» **Document segment**:
What is the relationship between eigenvalues and trace?
  The trace of a matrix is the sum of its eigenvalues:

  .. math::

      \operatorname{tr}(A) = \sum_i \lambda_i

  The trace is also equal to the sum of diagonal elements.

Special Matrices
-------------

Matrix Types
^^^^^^^^^^

What is a unitary matrix?
  A unitary matrix :math:`U` satisfies :math:`U^{\dagger}U = I`, where :math:`I` is the identity matrix. Key properties:
  
    - Preserves inner products and norms
    - Has orthonormal columns
    - :math:`U^{-1} = U^{\dagger}`

What is a normal matrix?
  A matrix :math:`A` is normal if it commutes with its adjoint: :math:`AA^{\dagger} = A^{\dagger}A`. This condition unifies several important matrix classes:
  
    - Unifies Hermitian (:math:`A = A^{\dagger}`), skew-Hermitian (:math:`A = -A^{\dagger}`), and unitary (:math:`AA^{\dagger} = I`) matrices
    - Guarantees diagonalization by a unitary matrix: :math:`A = UDU^{\dagger}`
    - Eigenspaces corresponding to different eigenvalues are orthogonal
    - Norm invariance: :math:`\|Ax\| = \|A^{\dagger}x\|` for all vectors :math:`x`

What is a skew-symmetric matrix?

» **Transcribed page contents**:
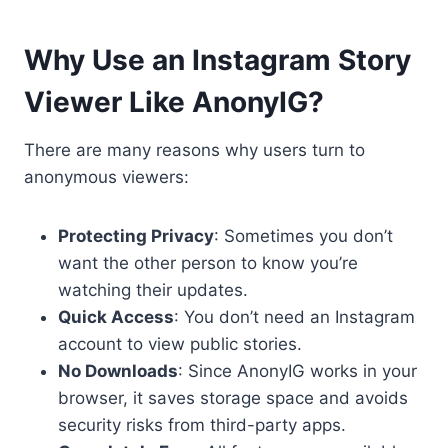
Why Use an Instagram Story
Viewer Like AnonyIG?
There are many reasons why users turn to
anonymous viewers:
Protecting Privacy
: Sometimes you don’t
want the other person to know you’re
watching their updates.
Quick Access
: You don’t need an Instagram
account to view public stories.
No Downloads
: Since AnonyIG works in your
browser, it saves storage space and avoids
security risks from third-party apps.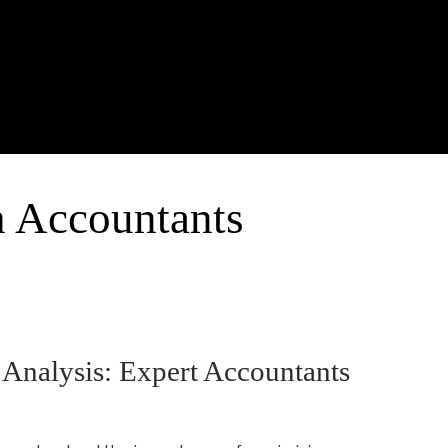
h Accountants
 Analysis: Expert Accountants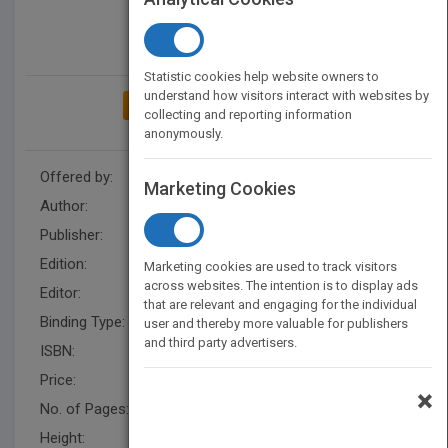
Statistic cookies help website owners to
understand how visitors interact with websites by
ADD TO MY BOOKSHELF
collecting and reporting information
anonymously.
Offered by:
Wiley
Marketing Cookies
Author:
Abraham J. Domb
Publisher:
Wiley
Edition:
1
Marketing cookies are used to track visitors
across websites. The intention is to display ads
Editor:
Lukose, B. (US), Neeraj Kumar
that are relevant and engaging for the individual
Binding Type:
Hardback
user and thereby more valuable for publishers
and third party advertisers.
ISBN:
9780470424759
Price:
USD 165.95
×
No. of Pages:
752
Height:
242.60 mm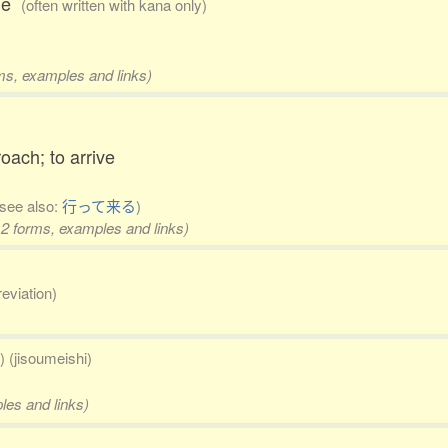
ble
(often written with kana only)
rms, examples and links)
roach; to arrive
(see also:
行って来る
)
 2 forms, examples and links)
reviation)
) (jisoumeishi)
les and links)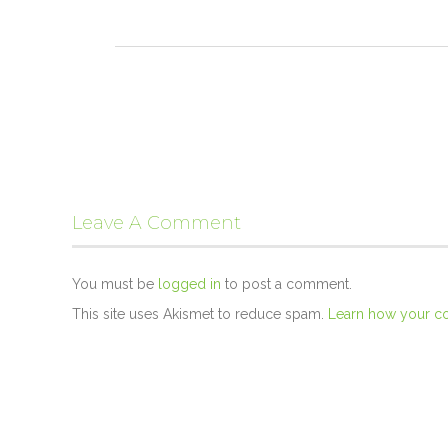
Leave A Comment
You must be
logged in
to post a comment.
This site uses Akismet to reduce spam.
Learn how your c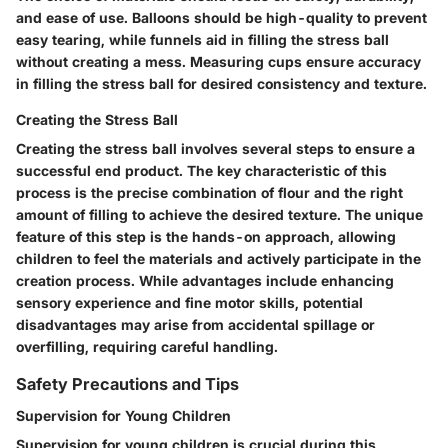
and ease of use. Balloons should be high-quality to prevent
easy tearing, while funnels aid in filling the stress ball
without creating a mess. Measuring cups ensure accuracy
in filling the stress ball for desired consistency and texture.
Creating the Stress Ball
Creating the stress ball involves several steps to ensure a
successful end product. The key characteristic of this
process is the precise combination of flour and the right
amount of filling to achieve the desired texture. The unique
feature of this step is the hands-on approach, allowing
children to feel the materials and actively participate in the
creation process. While advantages include enhancing
sensory experience and fine motor skills, potential
disadvantages may arise from accidental spillage or
overfilling, requiring careful handling.
Safety Precautions and Tips
Supervision for Young Children
Supervision for young children is crucial during this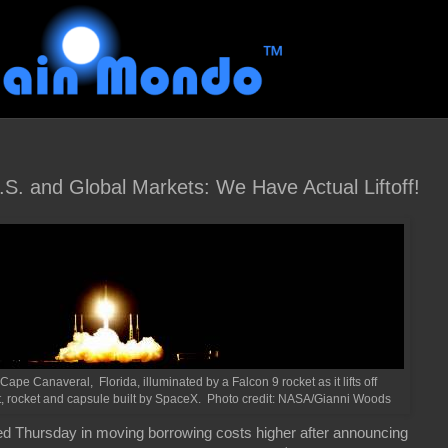
.S. and Global Markets: We Have Actual Liftoff!
e Canaveral, Florida, illuminated by a Falcon 9 rocket as it lifts off
it, rocket and capsule built by SpaceX. Photo credit: NASA/Gianni Woods
 Thursday in moving borrowing costs higher after announcing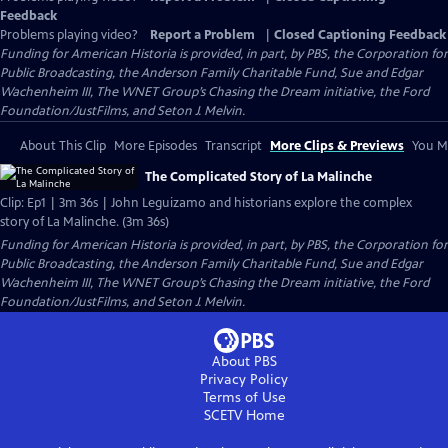
Feedback
Problems playing video?
Report a Problem
|
Closed Captioning Feedback
Funding for American Historia is provided, in part, by PBS, the Corporation for
Public Broadcasting, the Anderson Family Charitable Fund, Sue and Edgar
Wachenheim III, The WNET Group’s Chasing the Dream initiative, the Ford
Foundation/JustFilms, and Seton J. Melvin.
About This Clip
More Episodes
Transcript
More Clips & Previews
You Mi
The Complicated Story of La Malinche
Clip: Ep1 | 3m 36s | John Leguizamo and historians explore the complex
story of La Malinche. (3m 36s)
Funding for American Historia is provided, in part, by PBS, the Corporation for
Public Broadcasting, the Anderson Family Charitable Fund, Sue and Edgar
Wachenheim III, The WNET Group’s Chasing the Dream initiative, the Ford
Foundation/JustFilms, and Seton J. Melvin.
About PBS
Privacy Policy
Terms of Use
SCETV
Home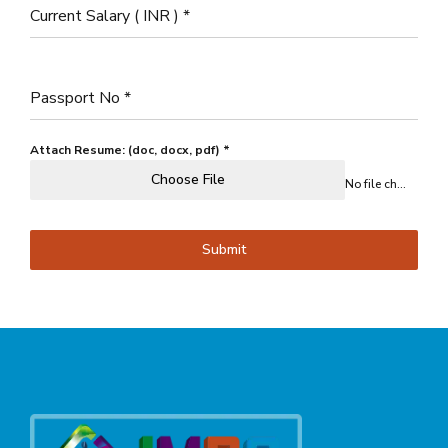
Current Salary ( INR )
*
Passport No
*
Attach Resume: (doc, docx, pdf)
*
Choose File
No file chosen
Submit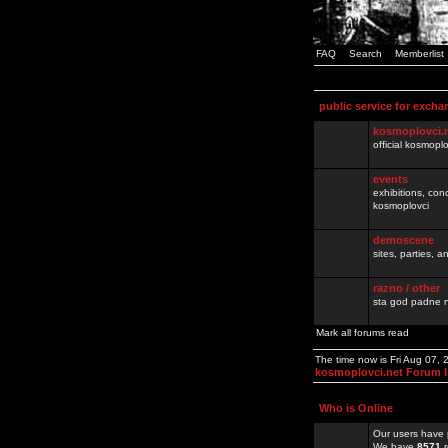
FAQ
Search
Memberlist
public service for excha
kosmoplovci.
official kosmopl
events
exhibitions, con
kosmoplovci
demoscene
sites, parties,
razno / other
sta god padne n
Mark all forums read
The time now is Fri Aug 07,
kosmoplovci.net Forum 
Who is Online
Our users have 
We have
8571
r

» **Problem to work on**: Carry on the FAQ on matrices from its last line. The records are separate material and are not part of the FAQ on matrices.

» **Answer for this exercise**:
  A matrix :math:`A` where :math:`A^T = -A`. Key properties:
  
    - Diagonal elements must be zero
    - Elements are antisymmetric: :math:`a_{ij} = -a_{ji}`
    - All eigenvalues are either 0 or purely imaginary
    - For 3×3 matrices, represents cross products: if :math:`v = [a,b,c]`, then

    .. math::

        \begin{bmatrix}
        0 & -c & b \\
        c & 0 & -a \\
        -b & a & 0
        \end{bmatrix}x = v \times x

Why is :math:`U^{-1} = U^{\dagger}` for unitary matrices?
  For a unitary matrix :math:`U`, let's prove why the inverse equals the conjugate transpose:

  1. By definition of unitary matrix:
     
     .. math::

         UU^{\dagger} = U^{\dagger}U = I

  2. By definition of inverse:
     
     .. math::

         UU^{-1} = U^{-1}U = I

  3. Therefore:
     
     .. math::

         UU^{\dagger} = UU^{-1} = I

  4. Multiply both sides by :math:`U^{-1}` on the left:
     
     .. math::

         U^{-1}(UU^{\dagger}) = U^{-1}(UU^{-1})
         
         (U^{-1}U)U^{\dagger} = (U^{-1}U)U^{-1}
         
         IU^{\dagger} = IU^{-1}
         
         U^{\dagger} = U^{-1}

  This shows that for unitary matrices, the inverse and conjugate transpose must be equal.

Matrix Decomposition
----------------

LU Decomposition
^^^^^^^^^^^^^
What is LU decomposition?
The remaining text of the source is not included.